I’ve always been amused when I heard or read that someone or something was a “turkey” since in the contemporary vernacular it’s come to mean: “a person considered inept or undesirable” or “a failure, especially a failed theatrical production or movie.” Whoever started that descriptive modification certainly never hunted the wild feathered fowl of the same name. If they had, they’d be tempted to add the word “hunter” which might then more accurately match the more common definition that includes inept.
It’s not that all turkey hunters are inept, but rather that it sometimes seems that way when they’re confronted with a big wild gobbler with a PhD in “How to Make a Hunter Seem Inept.” What can drive an avid gobbler hunter to that nice white facility with padded wall rooms is the contradictory nature of this very large bird with a brain the size of a pea. This is the same bird that motorist have to brake for because it’s strutting around in the middle of a back road, but yet often stubbornly refuses to come within a township of the brain-superior hunter with an eye for roast turkey dinner.

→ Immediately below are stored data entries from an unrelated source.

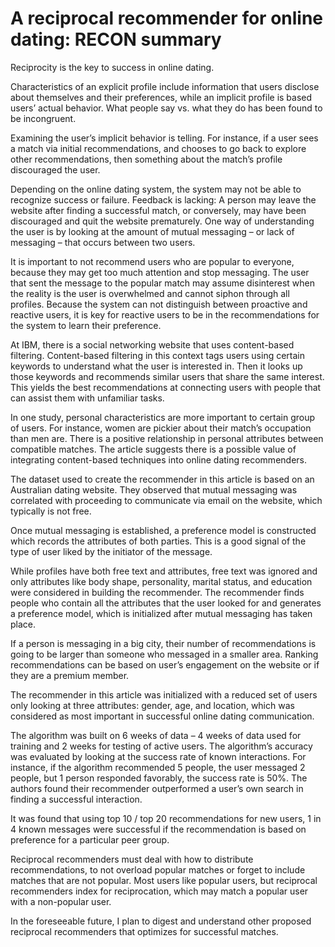 # A reciprocal recommender for online dating: RECON summary

Reciprocity is the key to success in online dating.

Characteristics of an explicit profile include information that users disclose about themselves and their preferences, while an implicit profile is based users’ actual behavior. What people say vs. what they do has been found to be incongruent.

Examining the user’s implicit behavior is telling. For instance, if a user sees a match via initial recommendations, and chooses to go back to explore other recommendations, then something about the match’s profile discouraged the user.

Depending on the online dating system, the system may not be able to recognize success or failure. Feedback is lacking: A person may leave the website after finding a successful match, or conversely, may have been discouraged and quit the website prematurely. One way of understanding the user is by looking at the amount of mutual messaging – or lack of messaging – that occurs between two users.

It is important to not recommend users who are popular to everyone, because they may get too much attention and stop messaging. The user that sent the message to the popular match may assume disinterest when the reality is the user is overwhelmed and cannot siphon through all profiles.
Because the system can not distinguish between proactive and reactive users, it is key for reactive users to be in the recommendations for the system to learn their preference.

At IBM, there is a social networking website that uses content-based filtering. Content-based filtering in this context tags users using certain keywords to understand what the user is interested in. Then it looks up those keywords and recommends similar users that share the same interest. This yields the best recommendations at connecting users with people that can assist them with unfamiliar tasks.

In one study, personal characteristics are more important to certain group of users. For instance, women are pickier about their match’s occupation than men are. There is a positive relationship in personal attributes between compatible matches. The article suggests there is a possible value of integrating content-based techniques into online dating recommenders.

The dataset used to create the recommender in this article is based on an Australian dating website. They observed that mutual messaging was correlated with proceeding to communicate via email on the website, which typically is not free. 

Once mutual messaging is established, a preference model is constructed which records the attributes of both parties. This is a good signal of the type of user liked by the initiator of the message.

While profiles have both free text and attributes, free text was ignored and only attributes like body shape, personality, marital status, and education were considered in building the recommender.  The recommender finds people who contain all the attributes that the user looked for and generates a preference model, which is initialized after mutual messaging has taken place. 

If a person is messaging in a big city, their number of recommendations is going to be larger than someone who messaged in a smaller area. Ranking recommendations can be based on user’s engagement on the website or if they are a premium member.

The recommender in this article was initialized with a reduced set of users only looking at three attributes: gender, age, and location, which was considered as most important in successful online dating communication.

The algorithm was built on 6 weeks of data – 4 weeks of data used for training and 2 weeks for testing of active users. The algorithm’s accuracy was evaluated by looking at the success rate of known interactions. For instance, if the algorithm recommended 5 people, the user messaged 2 people, but 1 person responded favorably, the success rate is 50%. The authors found their recommender outperformed a user’s own search in finding a successful interaction.

It was found that using top 10 / top 20 recommendations for new users, 1 in 4 known messages were successful if the recommendation is based on preference for a particular peer group.

Reciprocal recommenders must deal with how to distribute recommendations, to not overload popular matches or forget to include matches that are not popular. Most users like popular users, but reciprocal recommenders index for reciprocation, which may match a popular user with a non-popular user.

In the foreseeable future, I plan to digest and understand other proposed reciprocal recommenders that optimizes for successful matches.
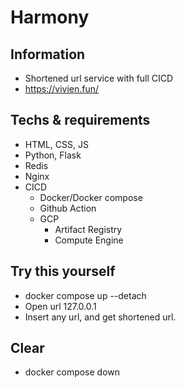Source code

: # Harmony
## Information
* Shortened url service with full CICD
* https://vivien.fun/

## Techs & requirements
* HTML, CSS, JS
* Python, Flask
* Redis
* Nginx
* CICD
    * Docker/Docker compose
    * Github Action
    * GCP
        * Artifact Registry
        * Compute Engine

## Try this yourself
* docker compose up --detach
* Open url 127.0.0.1
* Insert any url, and get shortened url.

## Clear
* docker compose down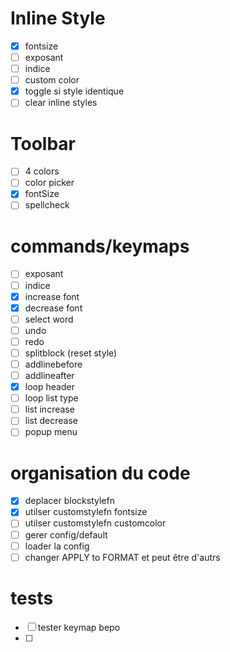 # Inline Style

- [x] fontsize
- [ ] exposant
- [ ] indice
- [ ] custom color
- [x] toggle si style identique
- [ ] clear inline styles

# Toolbar 
- [ ] 4 colors
- [ ] color picker
- [x] fontSize
- [ ] spellcheck 
# commands/keymaps

- [ ] exposant
- [ ] indice
- [x] increase font
- [x] decrease font
- [ ] select word
- [ ] undo
- [ ] redo
- [ ] splitblock (reset style)
- [ ] addlinebefore
- [ ] addlineafter
- [x] loop header
- [ ] loop list type
- [ ] list increase
- [ ] list decrease
- [ ] popup menu

# organisation du code

- [x] deplacer blockstylefn
- [x] utilser customstylefn fontsize
- [ ] utilser customstylefn customcolor
- [ ] gerer config/default
- [ ] loader la config
- [ ] changer APPLY to FORMAT et peut être d'autrs

# tests

- [ ] tester keymap bepo
- [ ]
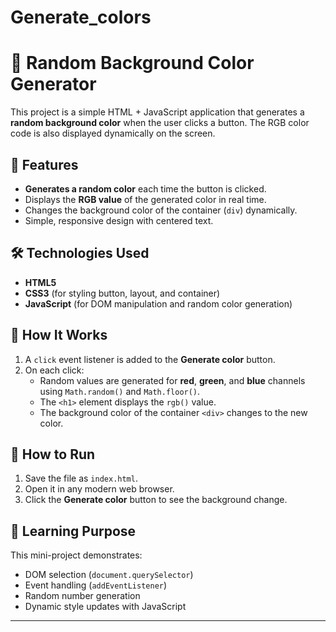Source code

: # Generate_colors
# 🎨 Random Background Color Generator

This project is a simple HTML + JavaScript application that generates a **random background color** when the user clicks a button. The RGB color code is also displayed dynamically on the screen.

## 📌 Features
- **Generates a random color** each time the button is clicked.
- Displays the **RGB value** of the generated color in real time.
- Changes the background color of the container (`div`) dynamically.
- Simple, responsive design with centered text.

## 🛠️ Technologies Used
- **HTML5**
- **CSS3** (for styling button, layout, and container)
- **JavaScript** (for DOM manipulation and random color generation)

## 🚀 How It Works
1. A `click` event listener is added to the **Generate color** button.
2. On each click:
   - Random values are generated for **red**, **green**, and **blue** channels using `Math.random()` and `Math.floor()`.
   - The `<h1>` element displays the `rgb()` value.
   - The background color of the container `<div>` changes to the new color.

## 📂 How to Run
1. Save the file as `index.html`.
2. Open it in any modern web browser.
3. Click the **Generate color** button to see the background change.

## 🎯 Learning Purpose
This mini-project demonstrates:
- DOM selection (`document.querySelector`)
- Event handling (`addEventListener`)
- Random number generation
- Dynamic style updates with JavaScript

---
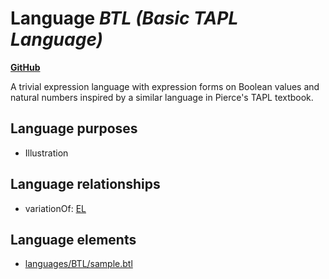 # Language _BTL (Basic TAPL Language)_
**[GitHub](https://github.com/softlang/yas/blob/master/languages/BTL)**

A trivial expression language with expression forms on Boolean values and natural numbers inspired by a similar language in Pierce's TAPL textbook.

## Language purposes
* Illustration

## Language relationships
* variationOf: [EL](http://softlang.github.io/yas/languages/EL.html)

## Language elements
* [languages/BTL/sample.btl](../files/languages-BTL-sample.btl.md)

Wildlife biologist who’ve spent years studying the wild turkey claim that its ability to send otherwise sane hunters to a luxury suite at the funny farm is due to “acquired instincts.” So is that another way of saying the wild turkey is the smart one while the hunter is the idiot? It sure seems that way sometimes. Now also I must consider that scientists who study insects claim that the cockroach?with a brain even smaller than the turkey’s?is capable of surviving almost every catastrophe, natural or manmade. So, does that mean that cockroach hunters often get “out-smarted” by the lowly roaches they’re after? And even more depressing to gobbler hunters is it often questions the notion that we are the superior species on this planet.